-- What the task requires --
Reproduce every line of the records below word for word, omitting the pictures.

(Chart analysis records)
--- START ---

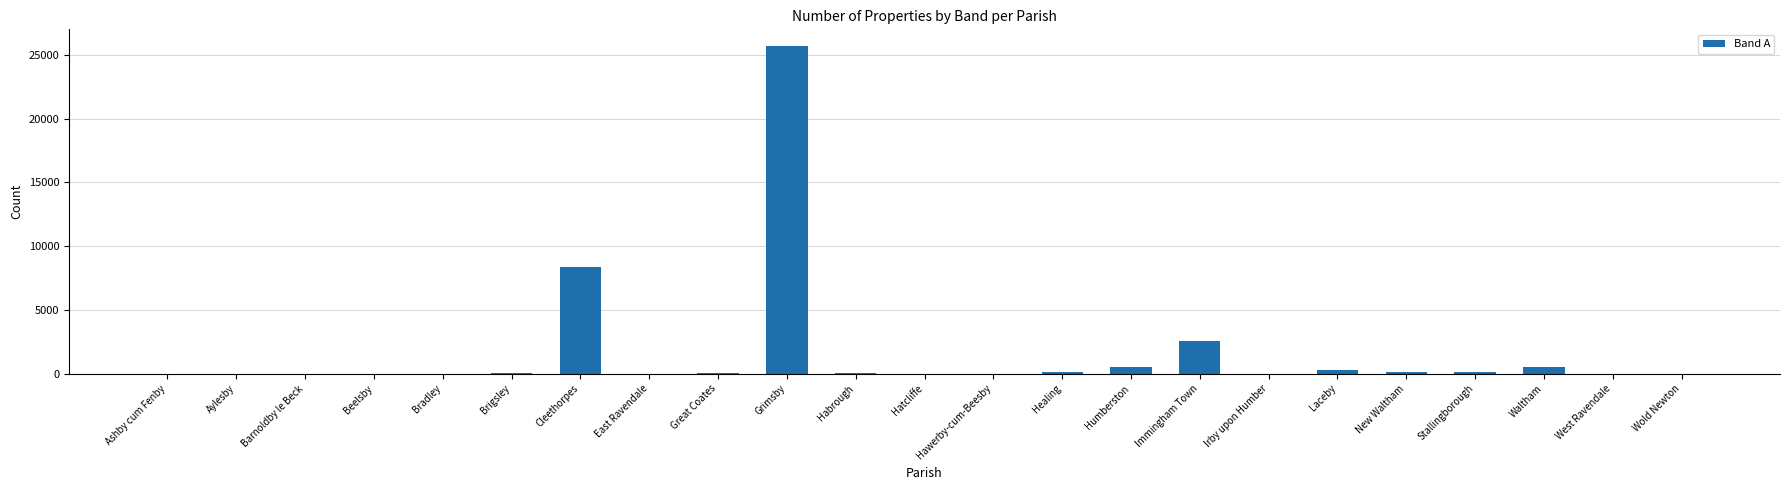

What is the sum of all values?

38649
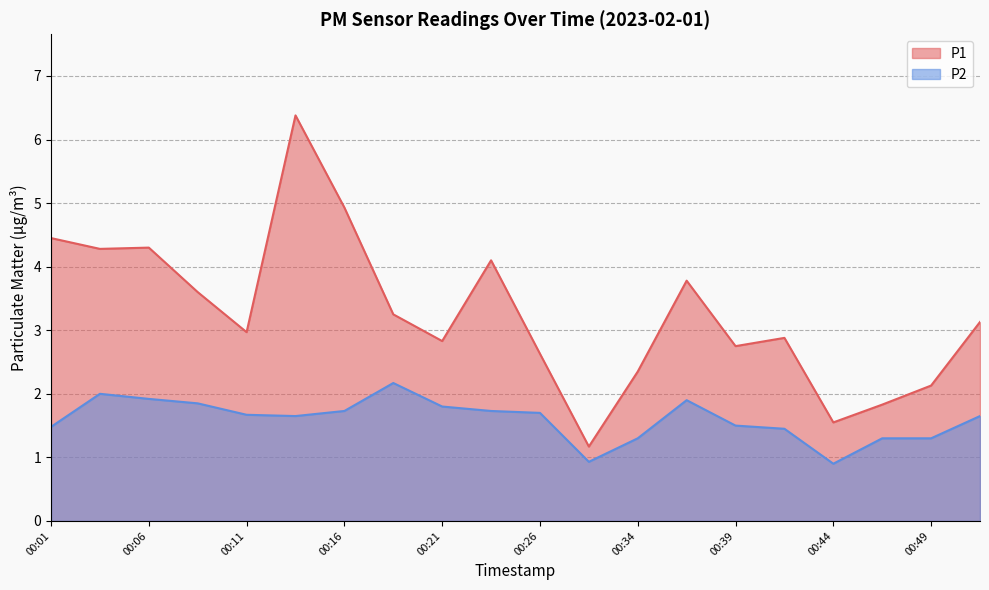

True or false: P2 and P1 cross at least once.

False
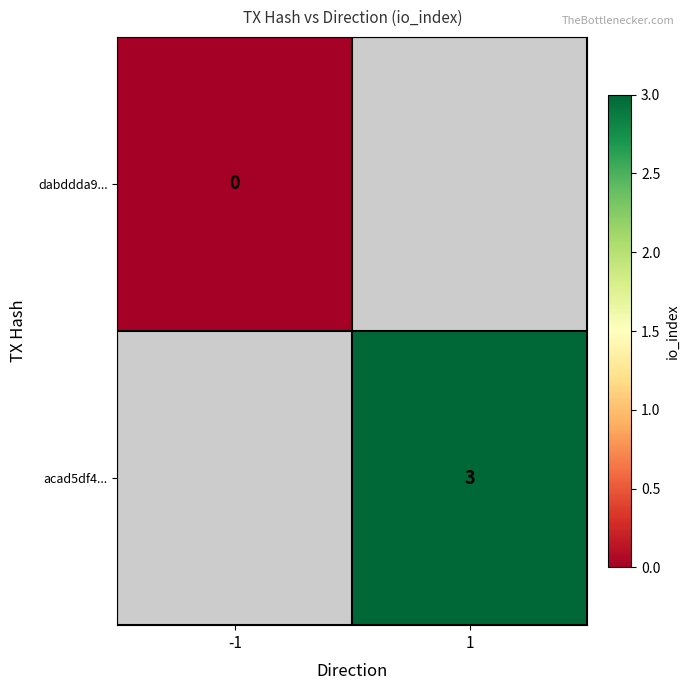

How many values in acad5df4... are above zero?

1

--- END ---

-- Response below --
What is the sum of all values?

38649

True or false: P2 and P1 cross at least once.

False

How many values in acad5df4... are above zero?

1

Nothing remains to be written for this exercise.